══ Information supplied

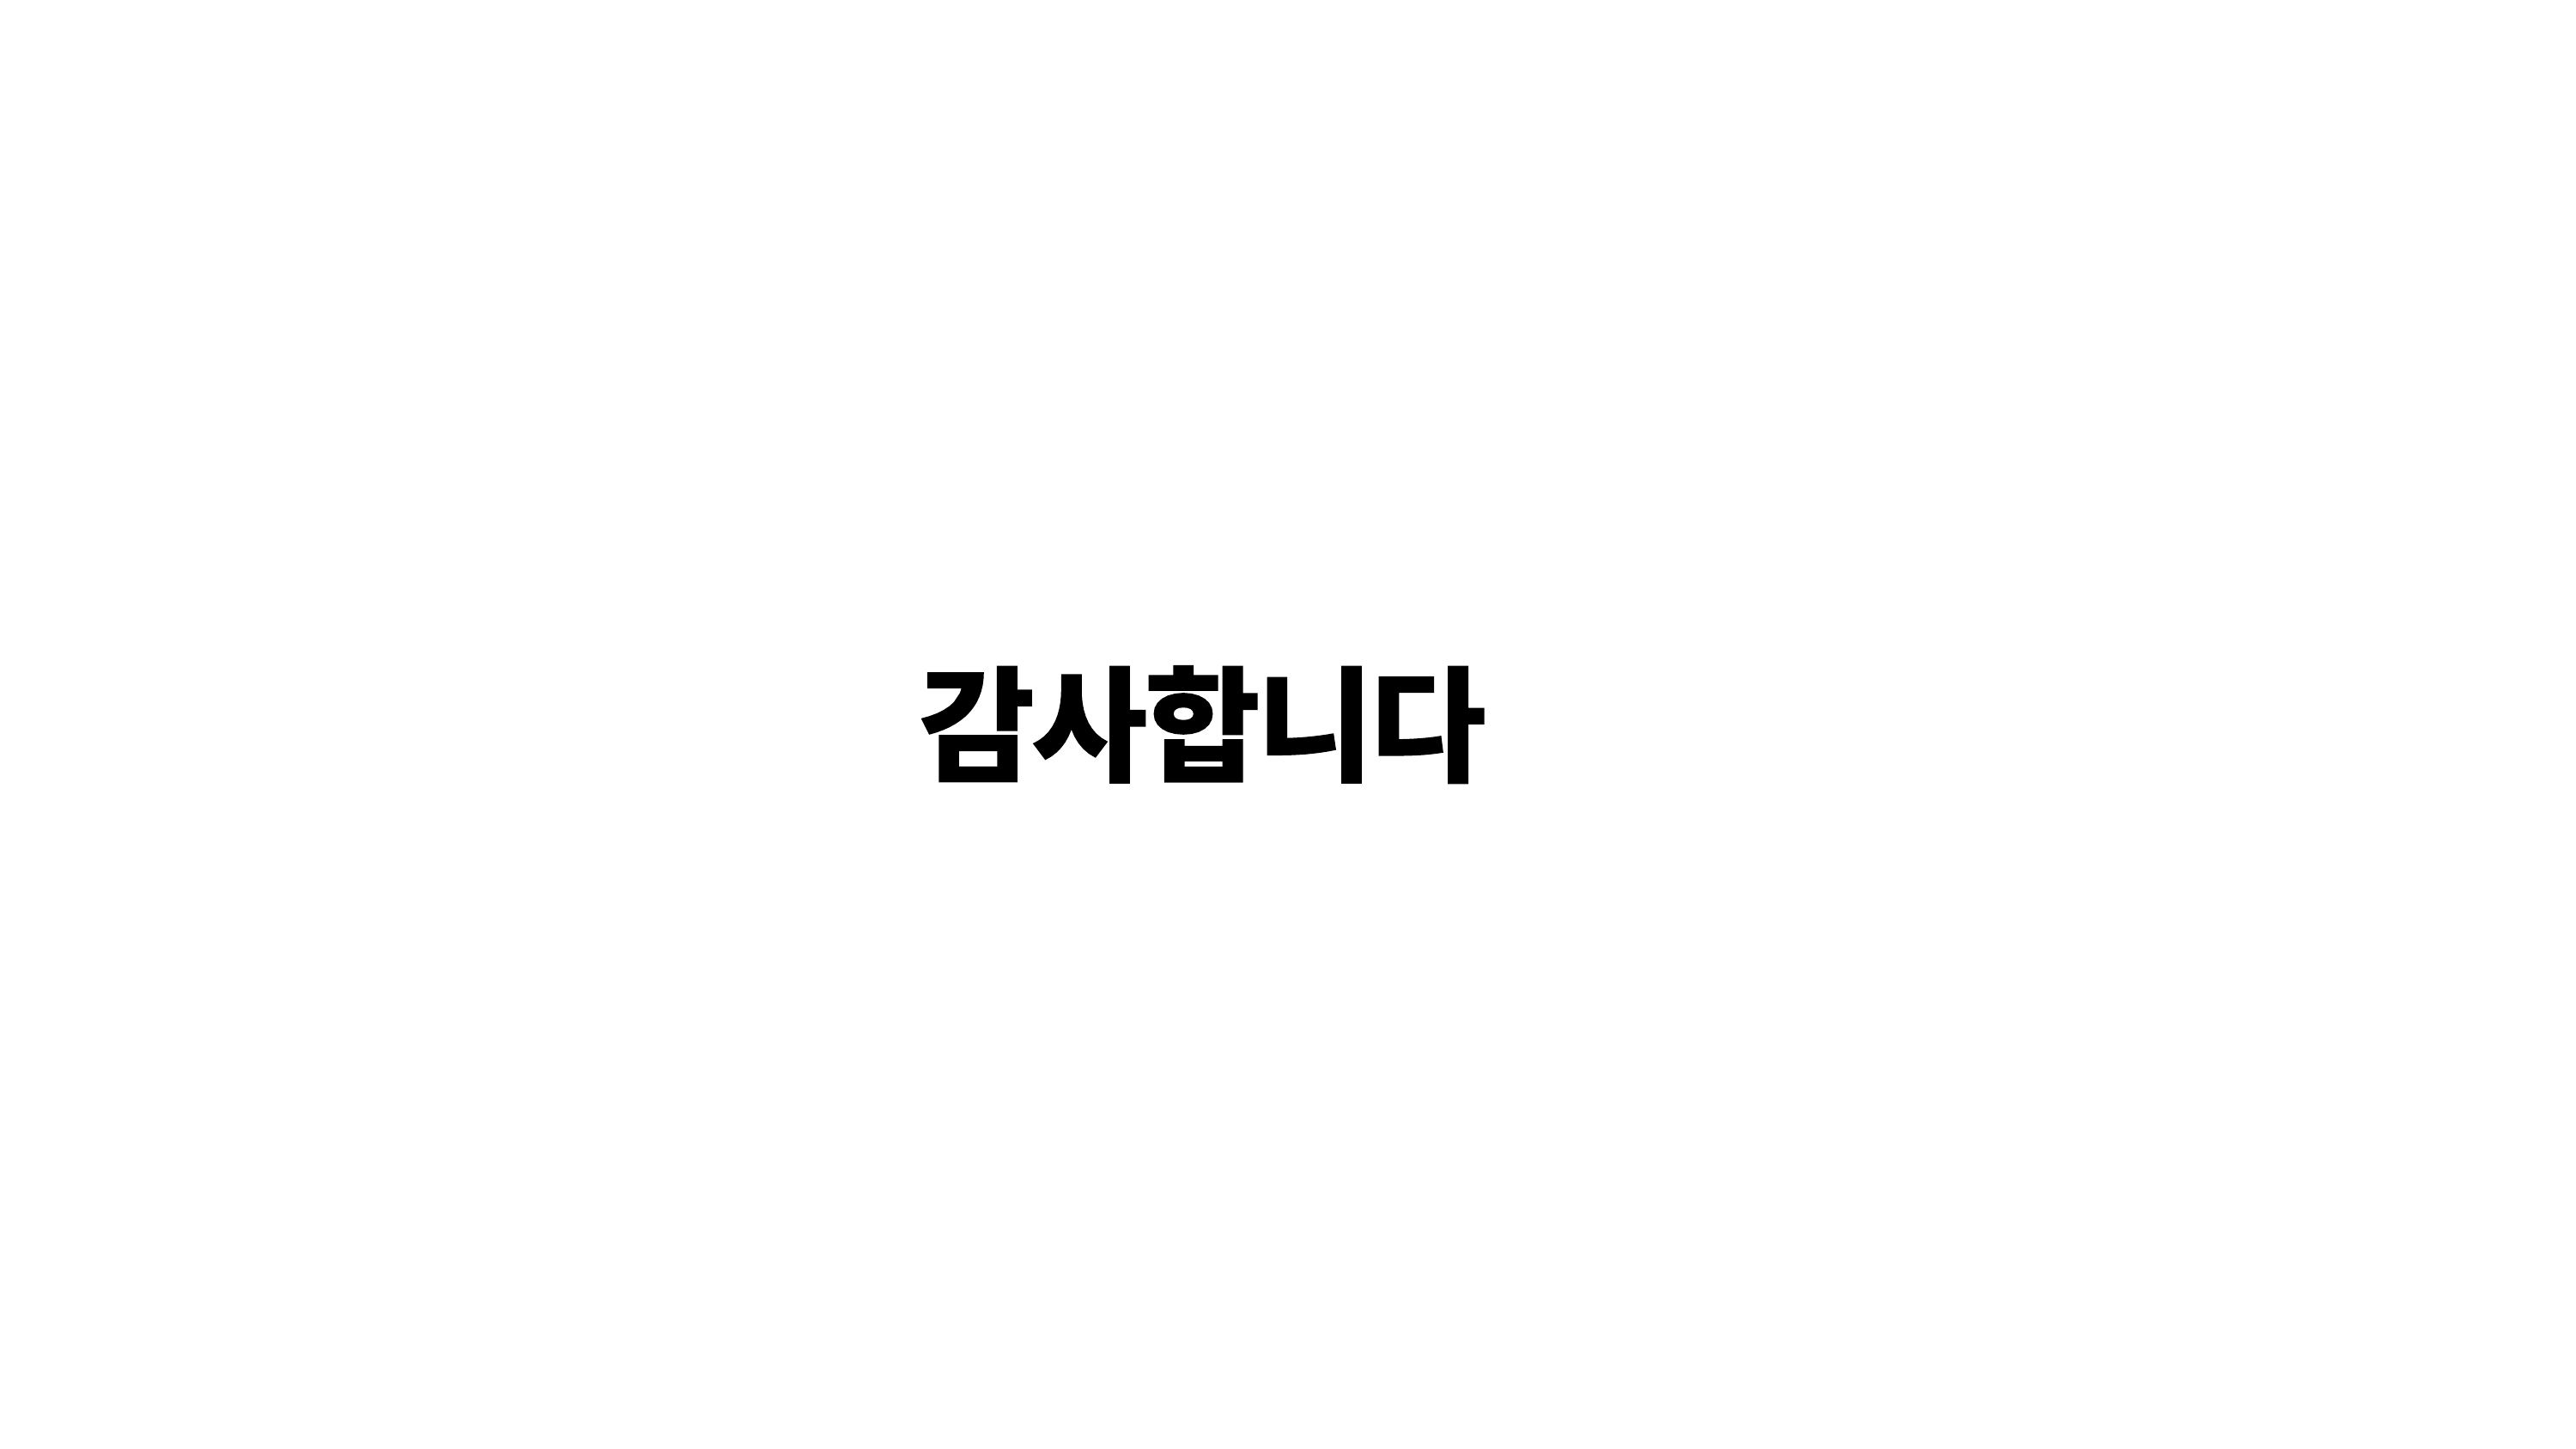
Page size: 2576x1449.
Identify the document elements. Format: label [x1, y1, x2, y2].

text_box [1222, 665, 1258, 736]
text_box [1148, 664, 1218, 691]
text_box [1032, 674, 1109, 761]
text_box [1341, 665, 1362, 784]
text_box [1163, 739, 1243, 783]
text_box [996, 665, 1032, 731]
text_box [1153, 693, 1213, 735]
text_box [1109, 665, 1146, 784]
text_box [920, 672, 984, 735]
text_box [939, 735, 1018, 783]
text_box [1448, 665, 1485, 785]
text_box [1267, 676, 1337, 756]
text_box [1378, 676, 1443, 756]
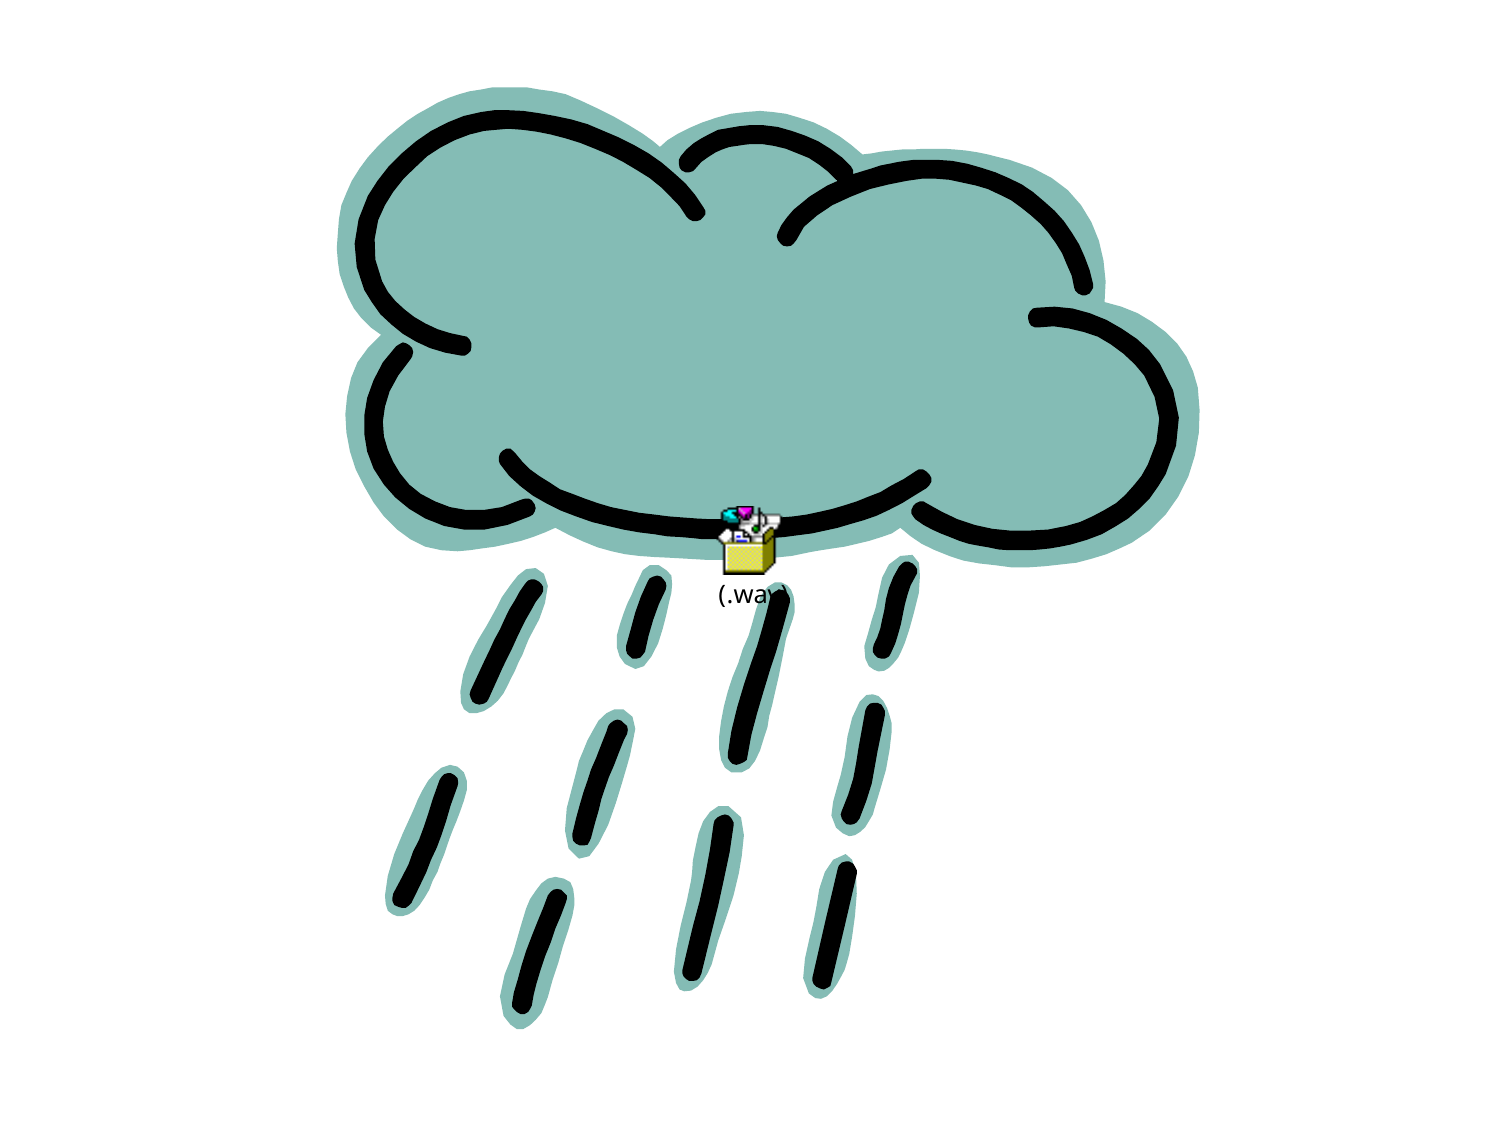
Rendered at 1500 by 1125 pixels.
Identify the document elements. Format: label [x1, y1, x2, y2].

════

» **What you have to do**
A verbatim transcription of the records, pictures excluded, is the required output.

» **The answer**
Page size: 2576x1449.
Identify the document elements. Format: label [x1, y1, x2, y2].

text_box [1222, 665, 1258, 736]
text_box [1148, 664, 1218, 691]
text_box [1032, 674, 1109, 761]
text_box [1341, 665, 1362, 784]
text_box [1163, 739, 1243, 783]
text_box [996, 665, 1032, 731]
text_box [1153, 693, 1213, 735]
text_box [1109, 665, 1146, 784]
text_box [920, 672, 984, 735]
text_box [939, 735, 1018, 783]
text_box [1448, 665, 1485, 785]
text_box [1267, 676, 1337, 756]
text_box [1378, 676, 1443, 756]
Rendered at 1500 by 1125 pixels.
Identify the document elements. Format: label [x1, y1, x2, y2].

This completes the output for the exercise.